Maybe that’s what love is.

*

Dear Matthew,

Christmas here is like an Olympic event. I’ve never seen so much glitter and food. My grandparents gave me so many gifts it was embarrassing. But afterward, when I was in my own room alone, staring out the window at neighbors we stay away from, looking at houses strung in twinkling lights, I thought of real winter. Of you. Of us.

I looked at the picture of your grandparents and reread your grandmother’s newspaper article.

I wonder what it’s like for our baby. Does she feel how uncertain I am? Does the song of my broken heart play for her? I want her to be happy. I want her to be the child of our love, of who we were.

I think I felt the baby move today …

I’m thinking of her as Lily. After your grandma.

A girl needs to be strong in this world.

*

Dear Matthew,

I can’t believe it’s 1979. I called the rehab facility again today and heard the usual. No change.

Unfortunately, my mother overheard my call. She blew her stack and said I was being stupid. Apparently the police can trace the call if they wanted to. So I can’t call anymore. I can’t put us all at risk, but how can I stop? It’s all I have left of you. I know you’re not going to get better, but every time I call, I think, maybe this time. That hope is all I have, useless or not.

But that’s bad news and that’s easy. You want good news. It’s a new year.

I am going to the University of Washington. My grandmother pulled some strings and got Susan Grant registered with no evidence of graduation from high school. Life sure is different in the Outside. How much money you have matters.

College isn’t what I expected.
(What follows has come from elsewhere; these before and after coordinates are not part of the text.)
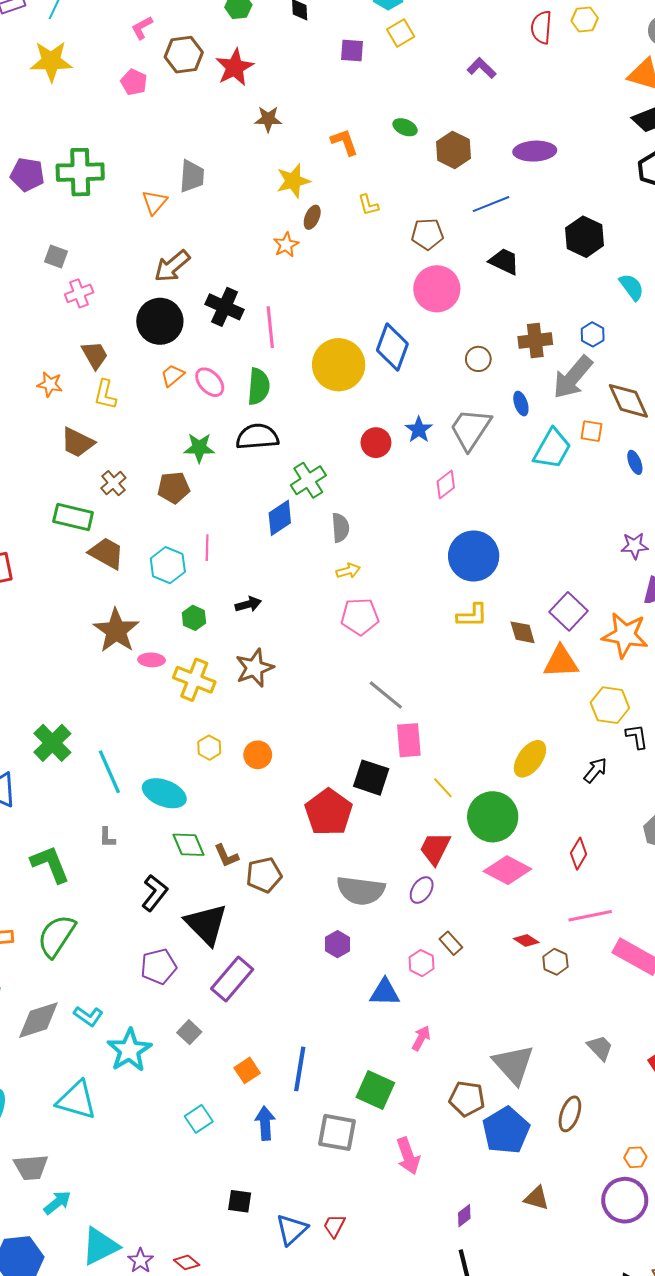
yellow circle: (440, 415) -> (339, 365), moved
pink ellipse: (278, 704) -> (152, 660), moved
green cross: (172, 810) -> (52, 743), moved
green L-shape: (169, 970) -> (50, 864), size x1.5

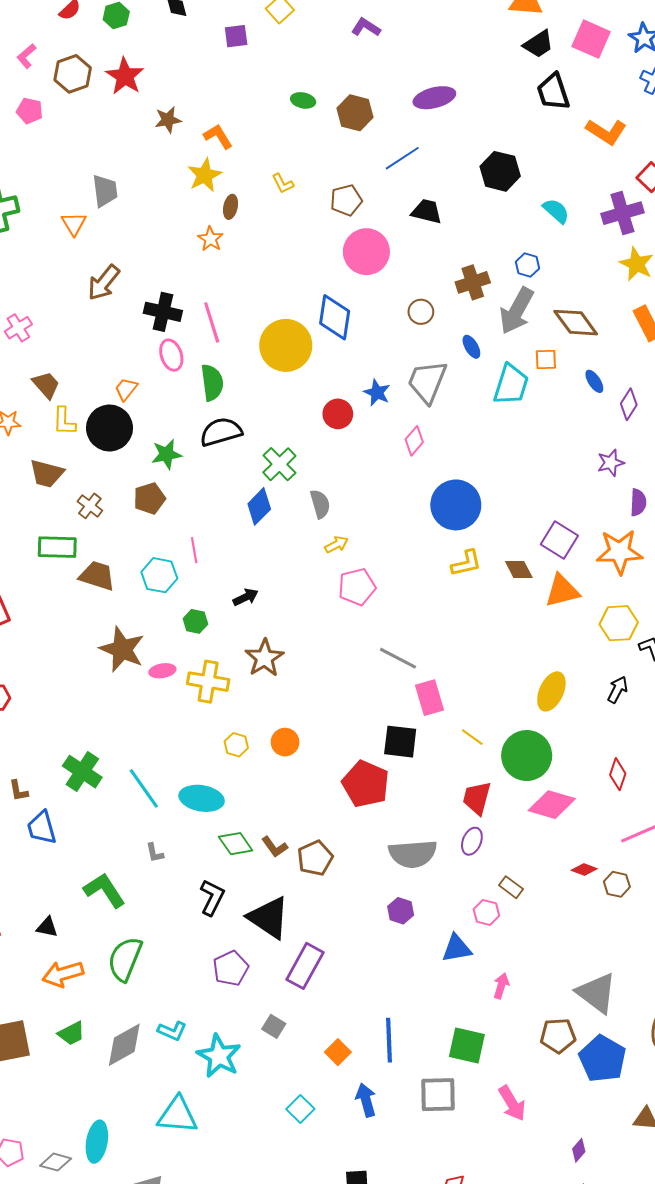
orange L-shape: (344, 142) -> (218, 136), moved
black circle: (160, 321) -> (109, 428), moved
pink ellipse: (210, 382) -> (171, 355), moved, turned 36

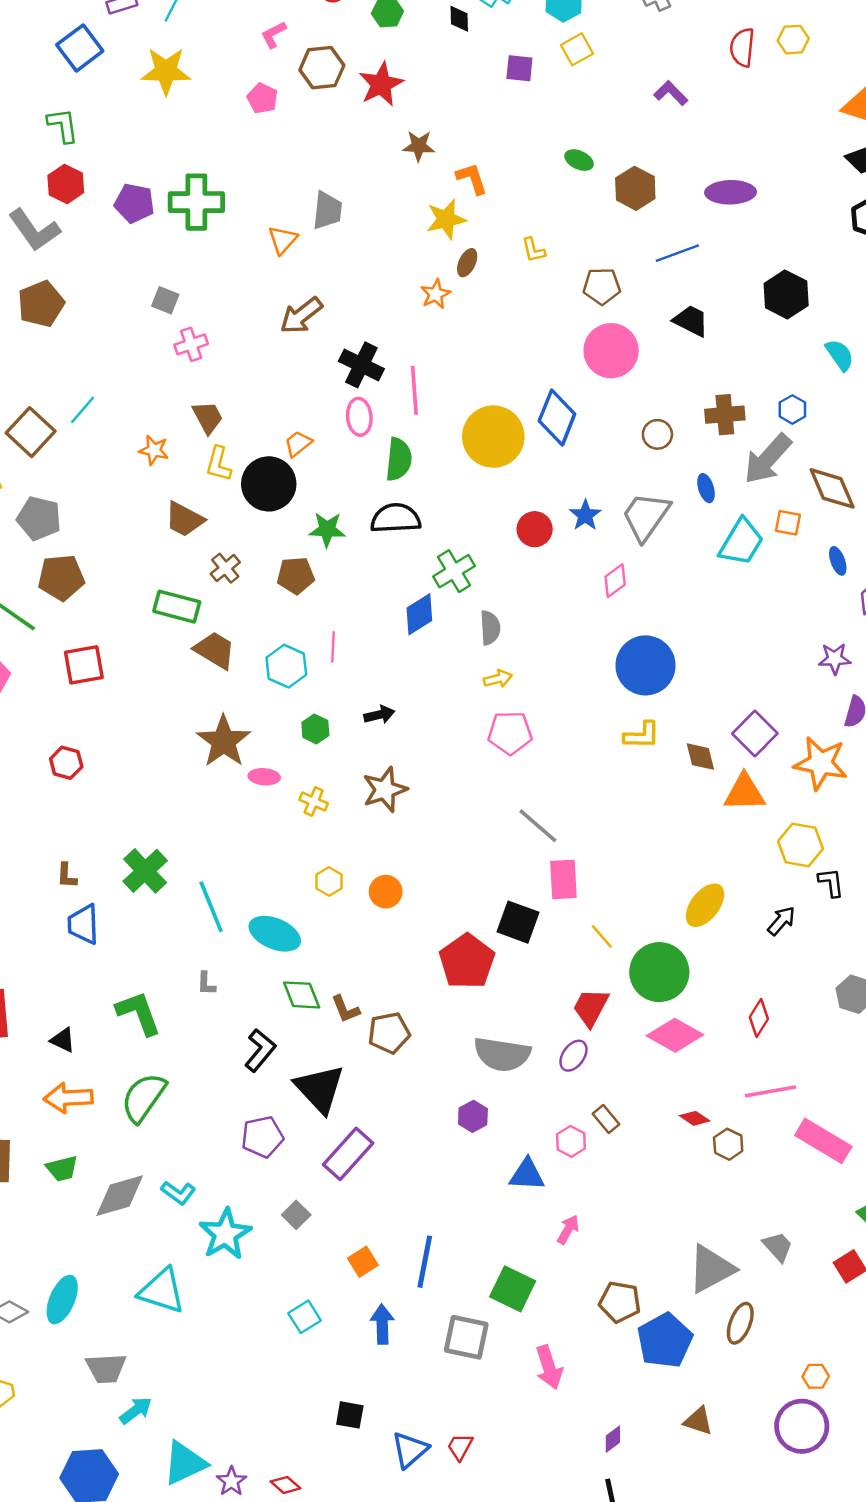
yellow cross: (208, 682) -> (314, 801), size x0.6
gray triangle: (597, 993) -> (711, 1269), moved, turned 42

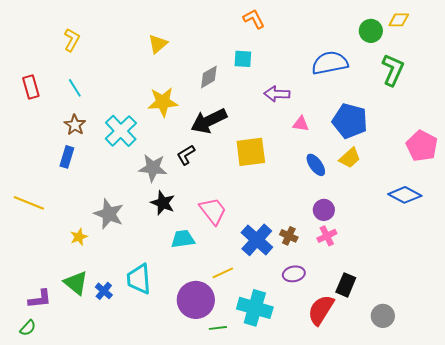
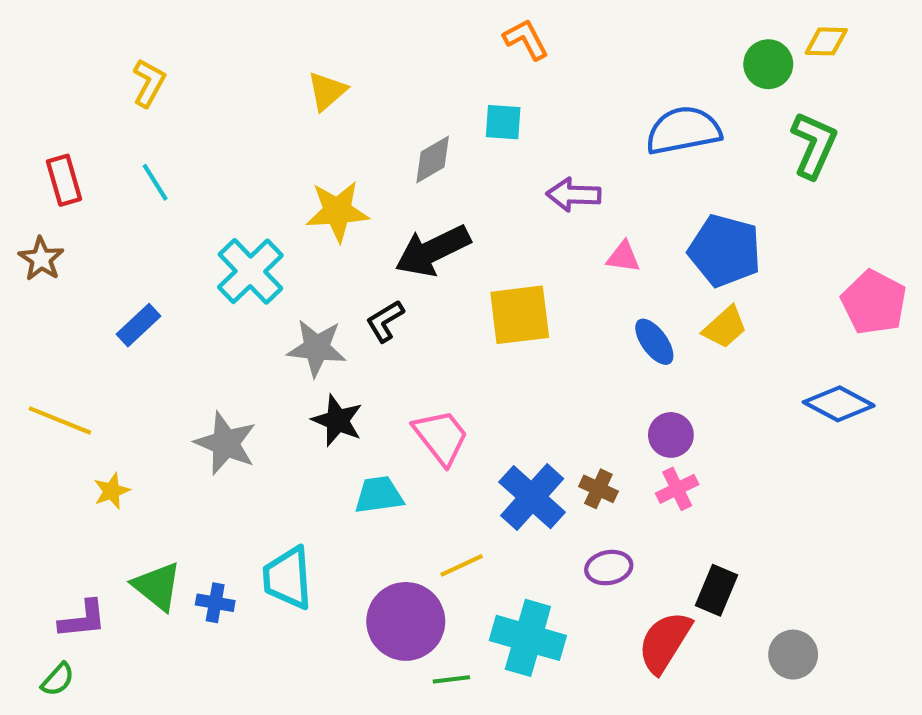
brown star: (75, 125) -> (41, 259), moved
blue rectangle: (67, 157) -> (139, 325), turned 30
yellow star: (79, 237) -> (112, 491), moved
blue cross: (104, 291) -> (215, 603), turned -30

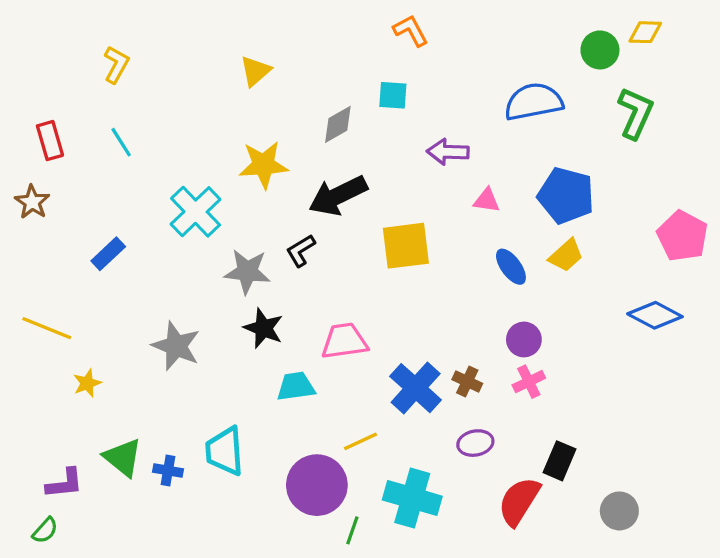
pink trapezoid: (441, 437) -> (344, 341), turned -60
green line: (451, 679) -> (352, 530), turned -64

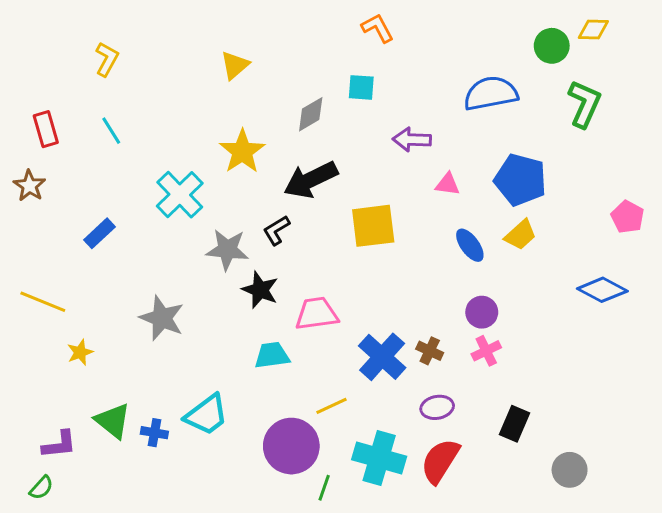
yellow star: (263, 165) -> (242, 151), turned -30
pink pentagon: (682, 236) -> (628, 217), size x0.7
black star: (263, 328) -> (260, 290), moved
cyan trapezoid: (225, 451) -> (207, 415), turned -123
red semicircle: (519, 501) -> (440, 461), moved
Some of the girls wear these fuzzy Shetland sweaters and plaid skirts and knee socks. I guess they’re sorority girls. They giggle and clump together like sheep and the boys who follow them around are so loud a bear could hear them coming from a mile away.

In class, I pretend you’re beside me. Once I believed it so much I almost wrote a note to pass you under my desk.

I miss you. Every day and even more at night. So does Lily. She’s started to kick me awake sometimes. When she does get all squirrelly, I read her Robert Service poems and tell her about you.

That quiets her right down.

*

Dear Matthew,

Spring here is nothing like breakup. No earth falling away, no house-sized blocks of ice snapping free, no lost things seeping up from the mud.

It’s just color everywhere. I’ve never seen so many flowering trees; pink blossoms float through the campus.